To set up training we need:
- a loss function
- optimizers for each network
- the number of training epochs
- batch size
If running on GPU, PyTorch requires explicitly moving models to the GPU.
Now the training loop. A typical PyTorch training loop has an outer loop over epochs and an inner loop over batches. For GAN training, we update both the generator and the discriminator within the same loop. The code below trains a GAN in PyTorch; the steps are described afterward.
Steps in the training loop:
- Prepare a batch of real images for the discriminator. These inputs are real MNIST images and the corresponding target labels are all ones, where 1 indicates real.
- Create input vectors for the generator to produce fake images. The generator expects 100-length random noise vectors; images.size(0) is the batch size.
- Pass the random noise through the generator to produce fake images.
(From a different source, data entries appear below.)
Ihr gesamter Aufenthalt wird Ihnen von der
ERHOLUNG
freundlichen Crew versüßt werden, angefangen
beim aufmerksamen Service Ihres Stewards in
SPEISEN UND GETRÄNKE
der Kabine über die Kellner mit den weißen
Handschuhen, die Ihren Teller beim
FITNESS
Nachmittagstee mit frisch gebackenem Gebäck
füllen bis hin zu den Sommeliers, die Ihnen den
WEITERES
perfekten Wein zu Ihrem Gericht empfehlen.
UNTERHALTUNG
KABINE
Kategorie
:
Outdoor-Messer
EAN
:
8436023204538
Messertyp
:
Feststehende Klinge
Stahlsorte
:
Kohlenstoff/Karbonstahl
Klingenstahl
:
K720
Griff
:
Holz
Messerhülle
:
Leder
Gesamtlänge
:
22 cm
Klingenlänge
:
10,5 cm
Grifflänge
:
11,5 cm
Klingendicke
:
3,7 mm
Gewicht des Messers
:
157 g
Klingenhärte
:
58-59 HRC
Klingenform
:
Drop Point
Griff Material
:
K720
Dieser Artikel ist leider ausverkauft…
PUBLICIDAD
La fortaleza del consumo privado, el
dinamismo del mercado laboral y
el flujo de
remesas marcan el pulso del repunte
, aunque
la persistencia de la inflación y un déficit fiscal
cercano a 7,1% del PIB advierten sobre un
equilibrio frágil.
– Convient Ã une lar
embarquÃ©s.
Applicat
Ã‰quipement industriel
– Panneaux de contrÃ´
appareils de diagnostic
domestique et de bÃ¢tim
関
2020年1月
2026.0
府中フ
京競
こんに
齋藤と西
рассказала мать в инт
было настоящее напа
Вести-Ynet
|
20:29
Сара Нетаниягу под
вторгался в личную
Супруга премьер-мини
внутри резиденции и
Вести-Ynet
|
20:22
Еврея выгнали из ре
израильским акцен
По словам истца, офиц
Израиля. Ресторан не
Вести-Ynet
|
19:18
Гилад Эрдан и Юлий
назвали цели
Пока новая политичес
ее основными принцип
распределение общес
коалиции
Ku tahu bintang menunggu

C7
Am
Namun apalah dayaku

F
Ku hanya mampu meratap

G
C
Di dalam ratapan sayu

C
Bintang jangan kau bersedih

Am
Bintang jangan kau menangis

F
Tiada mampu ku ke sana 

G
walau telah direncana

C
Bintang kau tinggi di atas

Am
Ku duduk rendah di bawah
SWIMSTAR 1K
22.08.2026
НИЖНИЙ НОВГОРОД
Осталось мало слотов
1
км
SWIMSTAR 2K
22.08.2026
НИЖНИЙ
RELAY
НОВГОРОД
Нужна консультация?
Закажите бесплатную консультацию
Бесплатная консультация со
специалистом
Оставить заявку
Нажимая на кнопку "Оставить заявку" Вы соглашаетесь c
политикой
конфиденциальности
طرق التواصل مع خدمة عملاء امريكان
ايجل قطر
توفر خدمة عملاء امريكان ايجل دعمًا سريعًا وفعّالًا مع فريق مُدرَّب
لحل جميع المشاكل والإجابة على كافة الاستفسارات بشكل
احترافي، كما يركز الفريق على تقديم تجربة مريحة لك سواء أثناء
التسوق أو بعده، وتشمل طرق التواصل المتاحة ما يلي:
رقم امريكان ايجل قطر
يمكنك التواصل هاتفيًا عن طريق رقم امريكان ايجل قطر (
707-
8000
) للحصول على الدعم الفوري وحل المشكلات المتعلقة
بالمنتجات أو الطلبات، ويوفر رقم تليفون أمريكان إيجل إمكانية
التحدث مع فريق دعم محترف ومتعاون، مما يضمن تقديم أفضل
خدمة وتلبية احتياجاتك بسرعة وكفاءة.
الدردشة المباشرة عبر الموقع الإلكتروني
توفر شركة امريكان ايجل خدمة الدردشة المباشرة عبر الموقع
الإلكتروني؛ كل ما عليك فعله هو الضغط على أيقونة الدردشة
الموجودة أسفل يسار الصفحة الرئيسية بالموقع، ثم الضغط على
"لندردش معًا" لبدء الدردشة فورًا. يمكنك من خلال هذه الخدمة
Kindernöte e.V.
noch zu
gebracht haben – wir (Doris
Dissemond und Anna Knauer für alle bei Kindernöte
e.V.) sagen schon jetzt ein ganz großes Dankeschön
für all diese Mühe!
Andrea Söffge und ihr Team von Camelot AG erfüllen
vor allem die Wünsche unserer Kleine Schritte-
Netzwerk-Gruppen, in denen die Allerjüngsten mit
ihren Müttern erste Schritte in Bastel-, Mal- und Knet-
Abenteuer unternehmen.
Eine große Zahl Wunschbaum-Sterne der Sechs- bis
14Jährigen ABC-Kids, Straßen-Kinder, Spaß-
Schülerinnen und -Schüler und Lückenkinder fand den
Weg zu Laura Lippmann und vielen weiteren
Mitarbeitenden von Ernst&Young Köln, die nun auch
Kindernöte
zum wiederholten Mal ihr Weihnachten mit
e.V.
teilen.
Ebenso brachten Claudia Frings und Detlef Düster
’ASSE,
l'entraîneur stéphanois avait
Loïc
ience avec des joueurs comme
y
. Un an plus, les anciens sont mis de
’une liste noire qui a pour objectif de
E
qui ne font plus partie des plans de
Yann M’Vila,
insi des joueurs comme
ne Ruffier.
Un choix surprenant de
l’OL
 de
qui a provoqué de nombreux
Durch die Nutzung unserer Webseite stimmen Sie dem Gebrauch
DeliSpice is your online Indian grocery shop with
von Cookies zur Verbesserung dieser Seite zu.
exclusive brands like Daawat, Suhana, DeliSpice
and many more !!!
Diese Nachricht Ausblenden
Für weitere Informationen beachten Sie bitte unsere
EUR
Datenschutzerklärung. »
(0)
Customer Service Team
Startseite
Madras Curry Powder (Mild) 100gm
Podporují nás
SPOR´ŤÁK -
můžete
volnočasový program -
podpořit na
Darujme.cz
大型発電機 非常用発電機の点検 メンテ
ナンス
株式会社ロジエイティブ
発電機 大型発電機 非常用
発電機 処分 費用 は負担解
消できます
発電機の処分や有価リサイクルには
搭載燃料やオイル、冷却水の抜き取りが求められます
These fake images, together with the real images from step 1, are used to train the discriminator. The target labels for fake images are zeros, where 0 indicates fake.
- Train the discriminator using both fake and real images. The total discriminator loss is the loss on fake images plus the loss on real images.
- With the discriminator updated, generate predictions on fake images and backpropagate the loss through the generator so its weights update according to how well it fooled the discriminator.
- a. Generate a batch of fake images for prediction.
- b. Use the discriminator to predict on the fake images and collect the outputs.
- Train the generator using the discriminator's predictions. Use a target of all ones for the generator, because the generator's objective is to make the discriminator output 1 for its images. A generator loss of zero would mean the discriminator predicted all ones.